St. Andrew’s Day
Heritage, Scottish Holidays
St. Andrew’s Day is the feast day of Saint Andrew. It is celebrated on the 30th of November.
Who is St. Andrew & What is St. Andrew’s Day?
Saint Andrew is the patron saint of Scotland, and St. Andrew’s Day (Scots: Saunt Andra’s Day, Scottish Gaelic: Là Naomh Aindrea) is Scotland’s official national day. In 2006, the Scottish Parliament designated St Andrew’s Day as an official bank holiday. It is also a national holiday in Romania.
Although most commonly associated with Scotland, at least in the English-speaking world, Saint Andrew is also the patron saint of Greece, Romania, Russia, Ukraine, Cyprus, the Ecumenical Patriarchate of Constantinople and Saint Andrew, Barbados.
In Germany, the feast day is celebrated as Andreasnacht (“St Andrew’s Night”), in Austria with the custom of Andreasgebet (“St Andrew’s Prayer”), and in Poland as Andrzejki (“Little Andrews”, diminutive), in Russia as Андреева ночь (“Andrew night”).
Scotland’s Flag – The Saltire – The Cross of St.
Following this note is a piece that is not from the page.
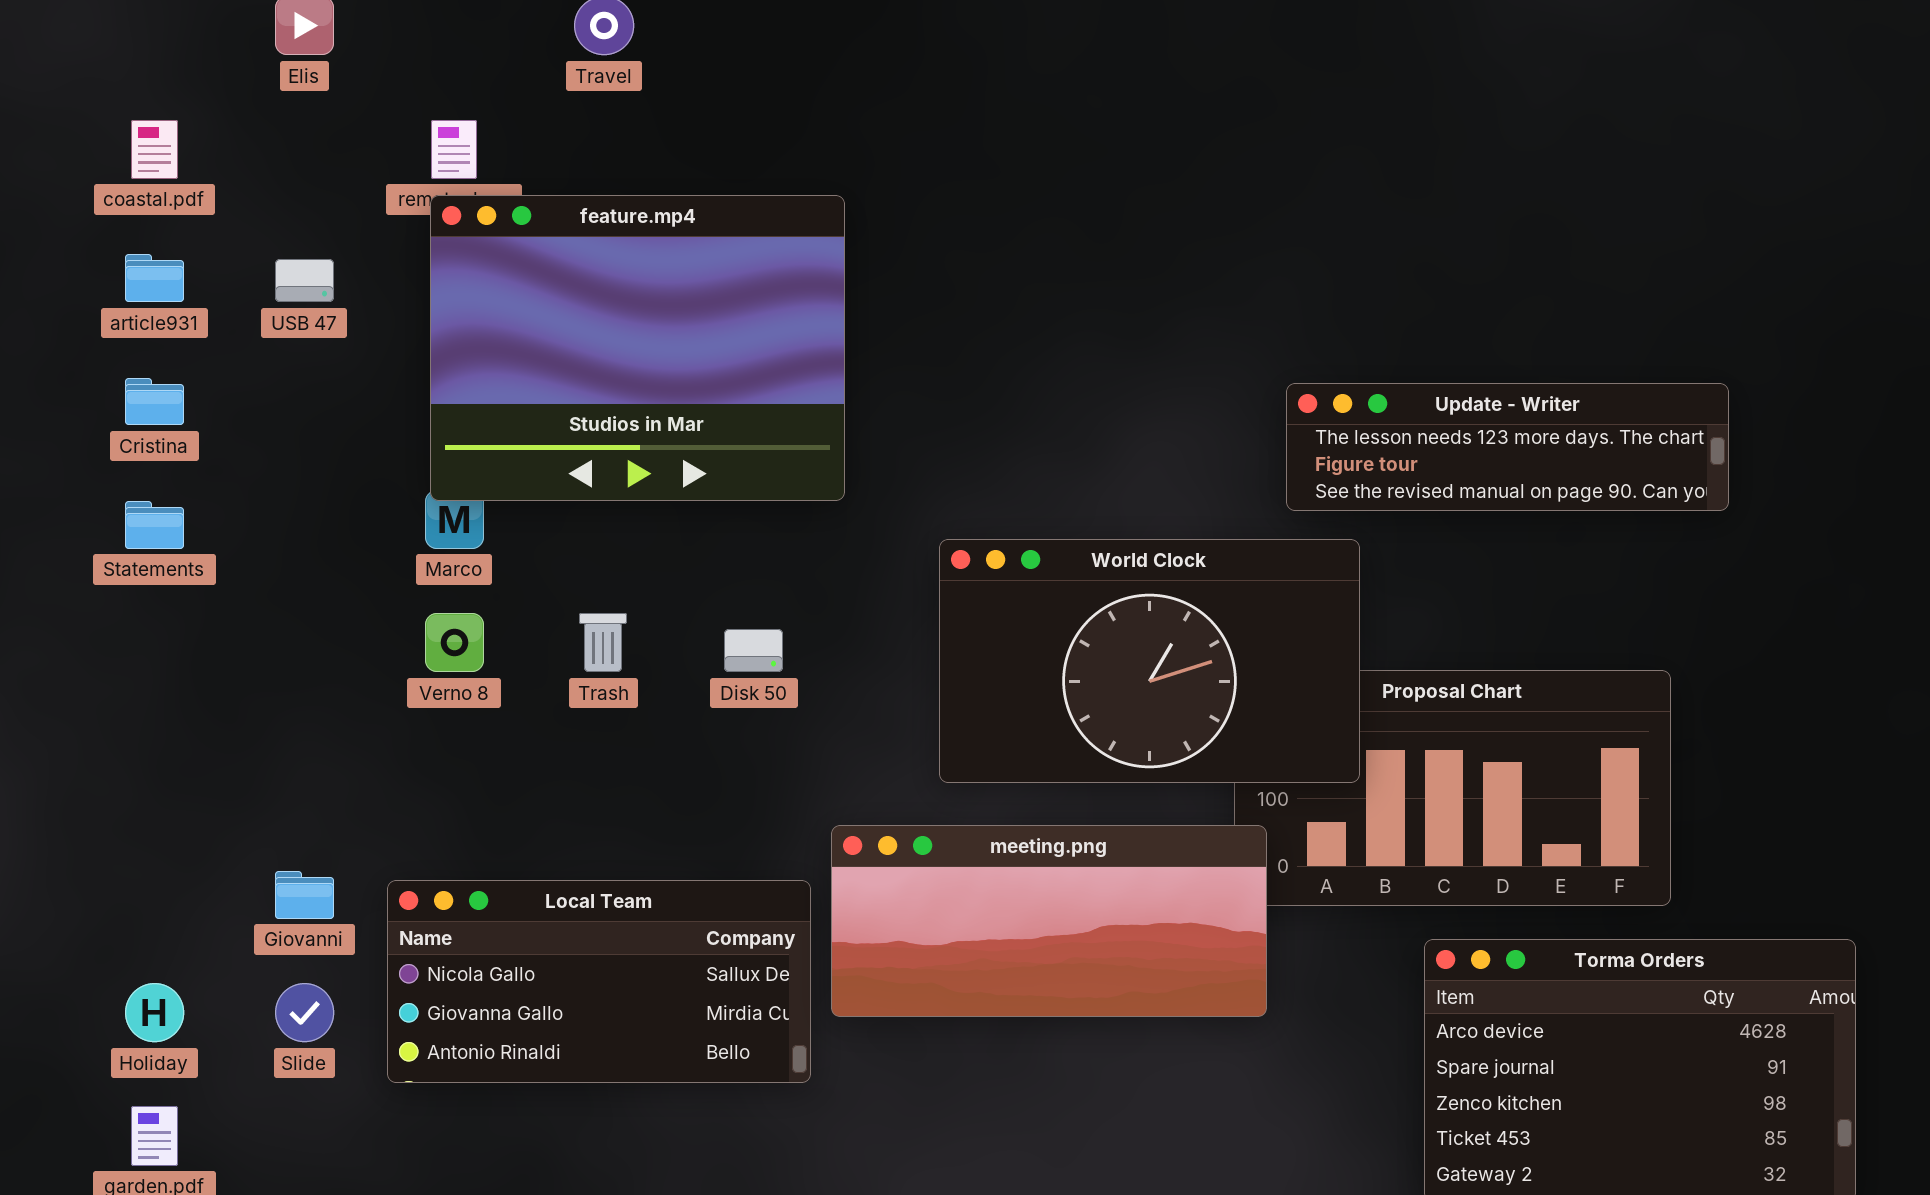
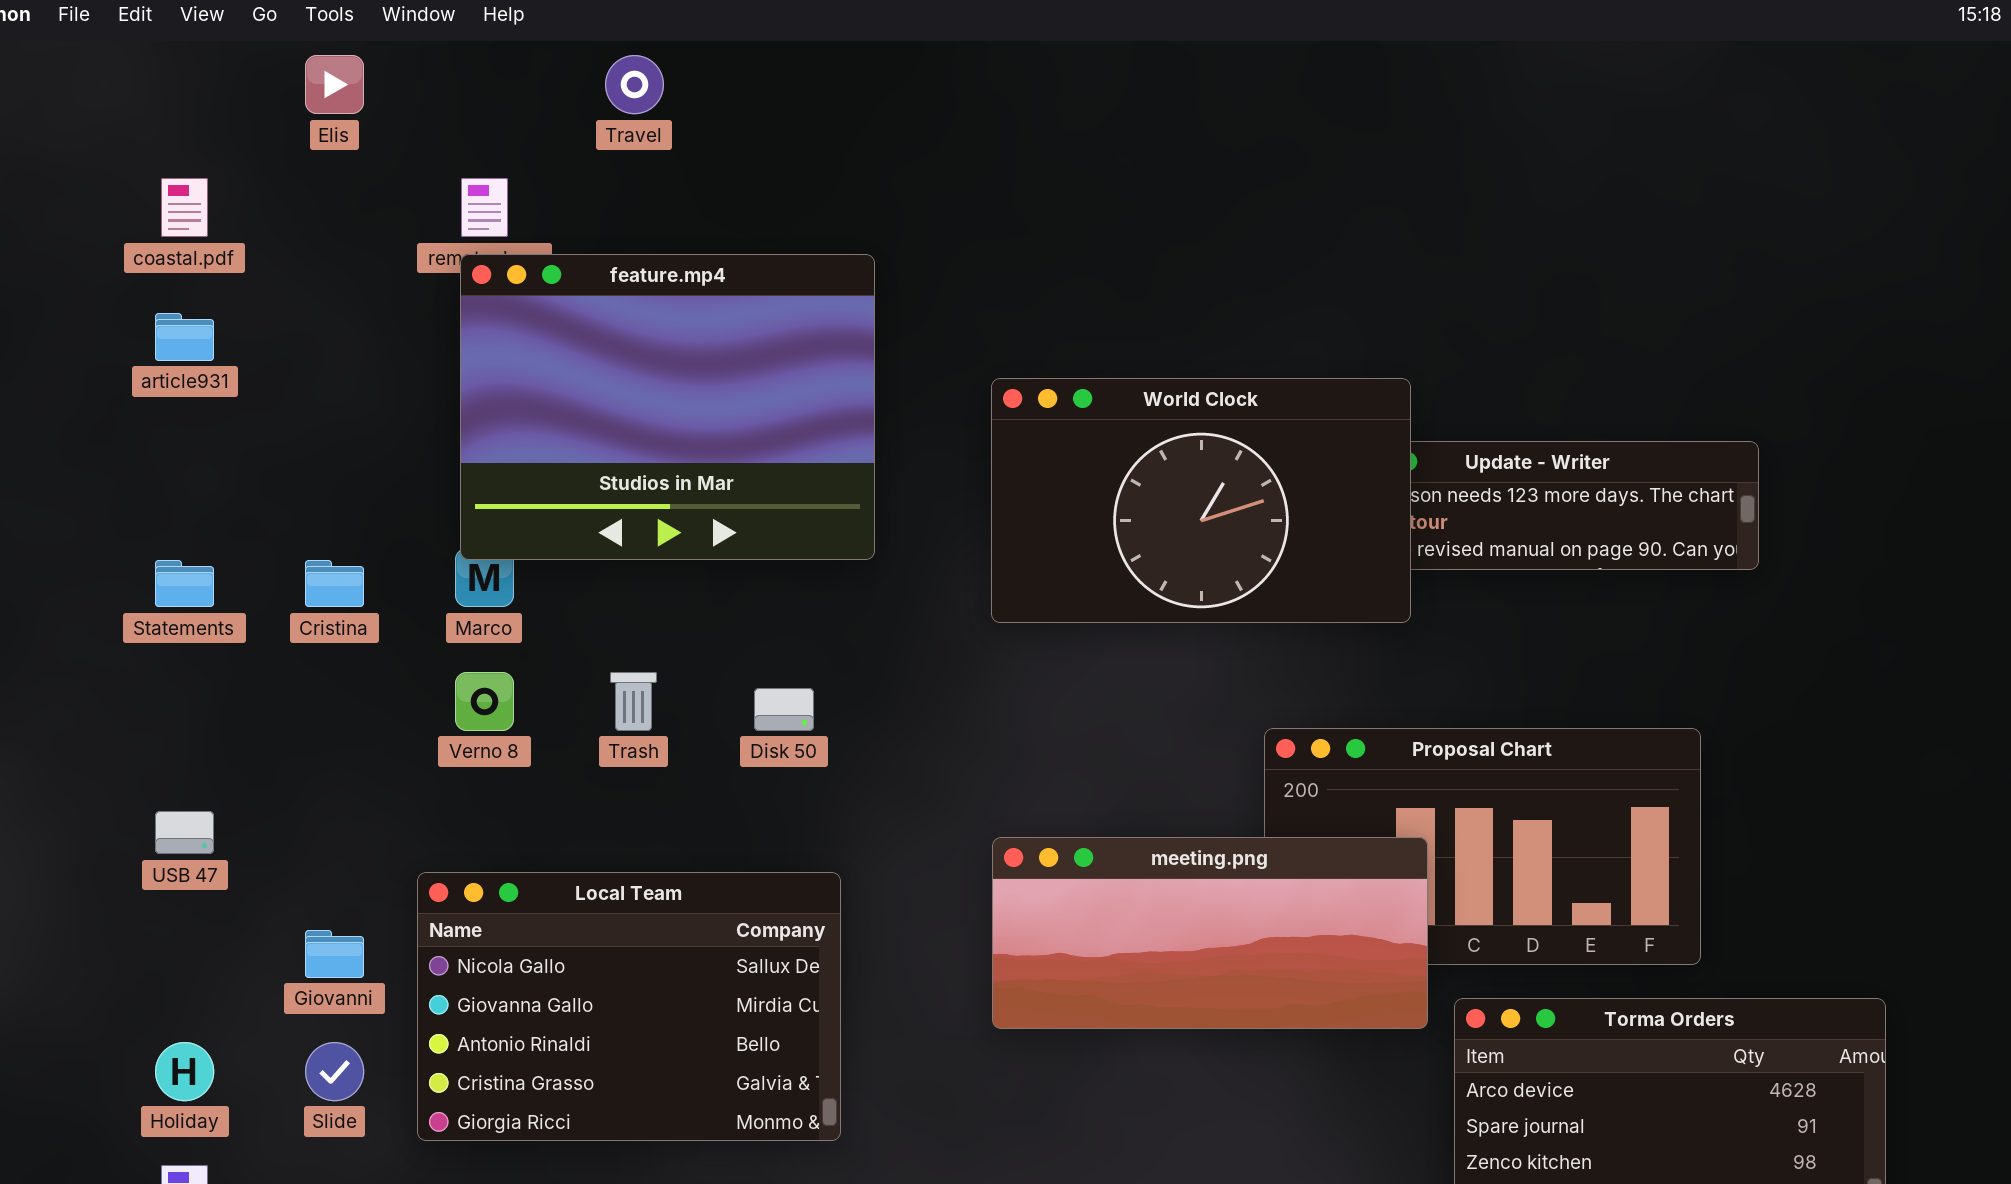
USB 47: [275,259,334,302] -> [155,811,214,854], moved
Cristina: [125,378,184,425] -> [305,560,364,607], moved
World Clock: [939,539,1360,783] -> [991,378,1411,623], moved
meeting.png: [831,825,1267,1017] -> [992,837,1428,1029], moved
Local Team: [387,880,811,1083] -> [417,872,841,1141], resized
Andrew
The Saltire is the national flag of Scotland and, with a white diagonal cross on a blue background, it represents the crucifixion of the apostle St Andrew, Scotland’s patron saint.
Believed to be the oldest flag in Europe, the origin of the flag comes from an old legend. Tradition has it that the flag originated in a battle fought near the East Lothian village of Athelstaneford in AD 832.
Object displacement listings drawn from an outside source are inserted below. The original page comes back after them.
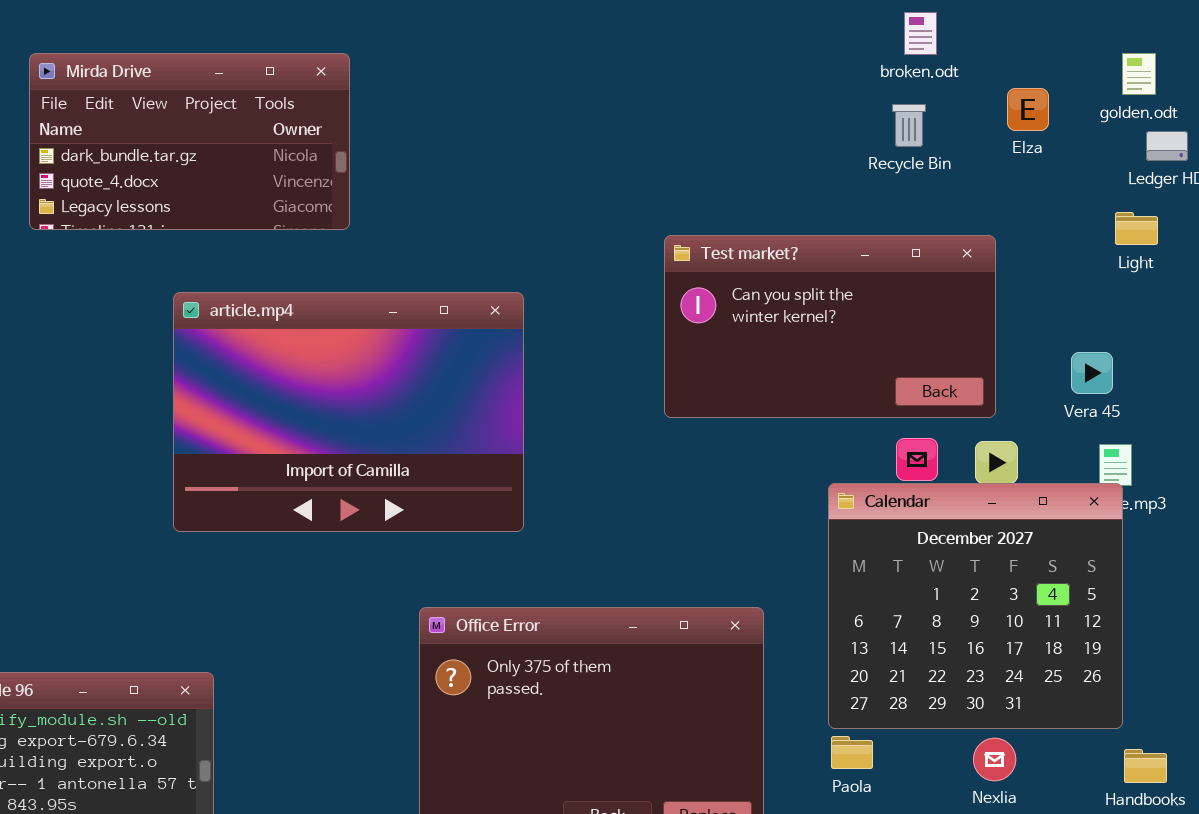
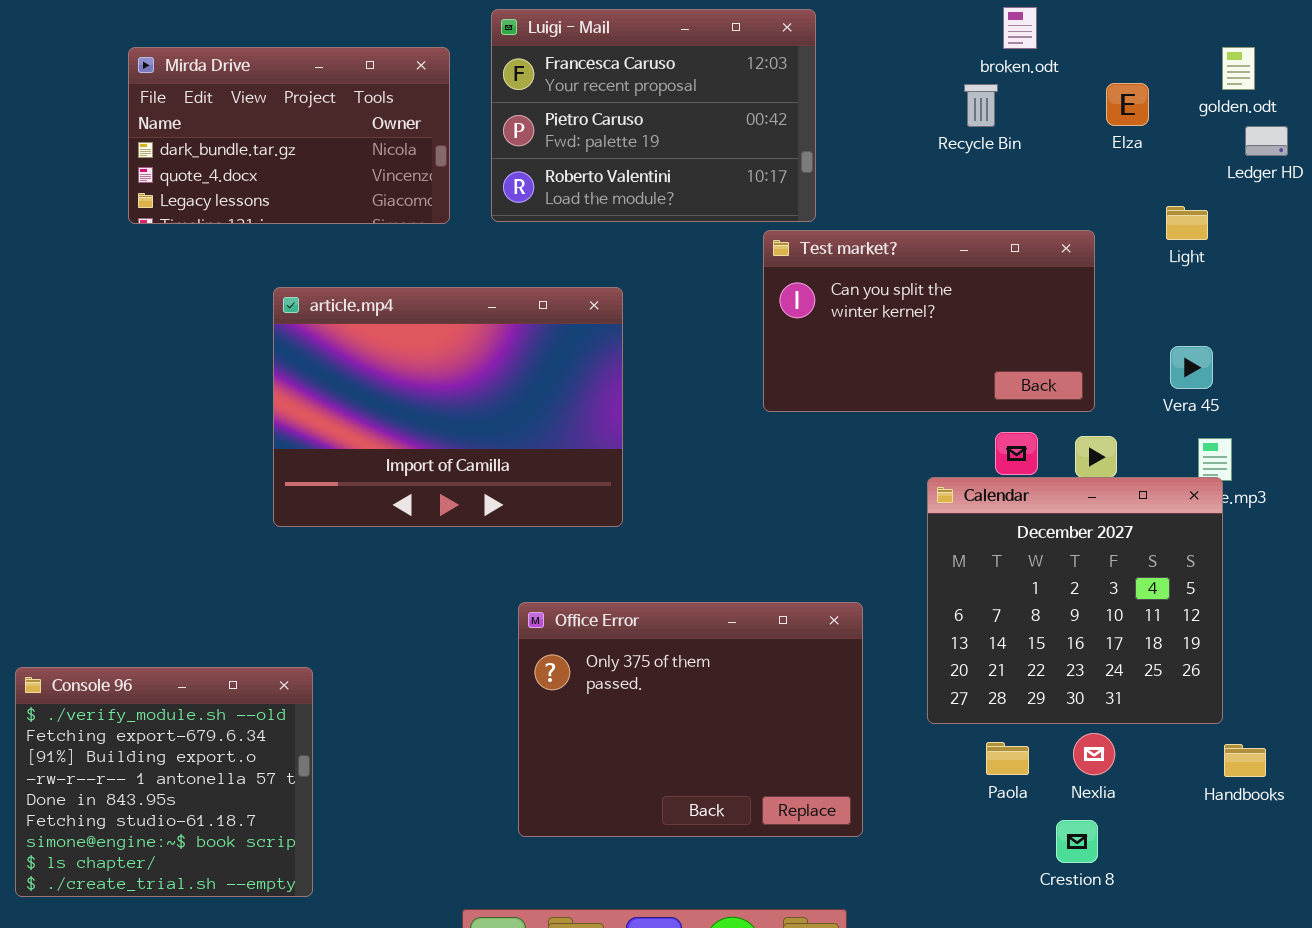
Luigi - Mail: none -> [491,9,816,222], opened
Recycle Bin: [892,104,926,147] -> [964,84,998,127], moved
Light: [1115,212,1158,245] -> [1166,206,1208,240], moved
Paola: [831,736,873,769] -> [986,742,1029,775], moved

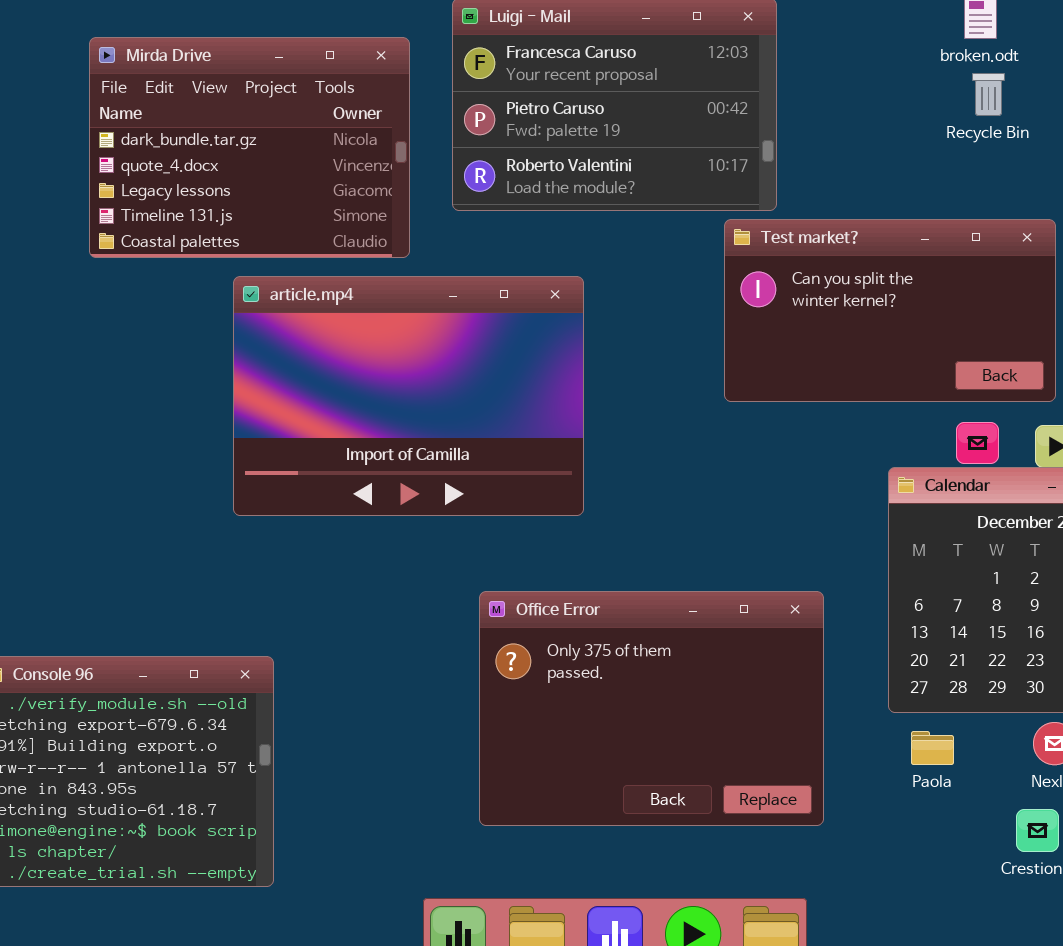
Mirda Drive: [128,47,450,224] -> [89,37,410,258], resized
Recycle Bin: [964,84,998,127] -> [972,73,1005,116], moved
Paola: [986,742,1029,775] -> [911,731,954,765], moved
An army of Picts and Scots under King Angus invaded the Lothians (at that time still Northumbrian territory), and found itself surrounded by a larger force of Saxons led by Athelstan. Fearing the outcome, King Angus led prayers for deliverance and was rewarded by seeing a cloud formation of a white Saltire against the blue sky.
The king vowed that if, with the saint’s help, he gained victory, then Andrew would thereafter be the patron saint of Scotland. The Scots did win, and the Saltire eventually became the flag of Scotland.
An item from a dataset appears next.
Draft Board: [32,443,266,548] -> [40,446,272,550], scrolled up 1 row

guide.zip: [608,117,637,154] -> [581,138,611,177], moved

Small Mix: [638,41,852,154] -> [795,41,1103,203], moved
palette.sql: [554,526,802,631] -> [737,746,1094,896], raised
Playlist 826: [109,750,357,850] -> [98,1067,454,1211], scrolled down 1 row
In 2003 the Scottish Parliament specified the official colour of the flag using the international color coding system and it was decided that the white St Andrew’s Cross should appear on an azure background known as Pantone 300.
Along with the royal flag, the Lion Rampant, the Saltire can be seen flying with gusto in the crowds of international sporting events, on churches and on national and local government offices.
Customs And Traditions Of St. Andrews Day
People in Scotland and Scottish people who find themselves living abroad celebrate St Andrew’s Day by playing or listening to bagpipe music and dancing to Scottish music.
The day following St Andrew’s Day marks the first day of Advent on 1 December.
A young woman or girl should pray on the night of the 29 November to be married. They would look for a sign about their future husband on the 30 November. One such sign would be to throw a shoe at the door of her parents house. If the toe pointed to the house she would be staying there another year. If it pointed away from the home she would be leaving to be wed within the year and live with her spouse.
Another old custom from Saint Andrew Day is that a young woman should try and peel an apple in one go. This peel would then form the initial name of her intended.
There is no specific food that should be eaten on St Andrews Day, though some enjoy cock-a-leekie soup as a started and a main course of haggis whilst others eat fish because Saint Andrew was a fisherman.
A modern day custom on Saint Andrews day is free admission to Scottish Castles that are maintained by Historic Scotland. These include free entry to Edinburgh Castle, St Andrews Castle and St Andrews Cathedral today to celebrate St Andrews Day.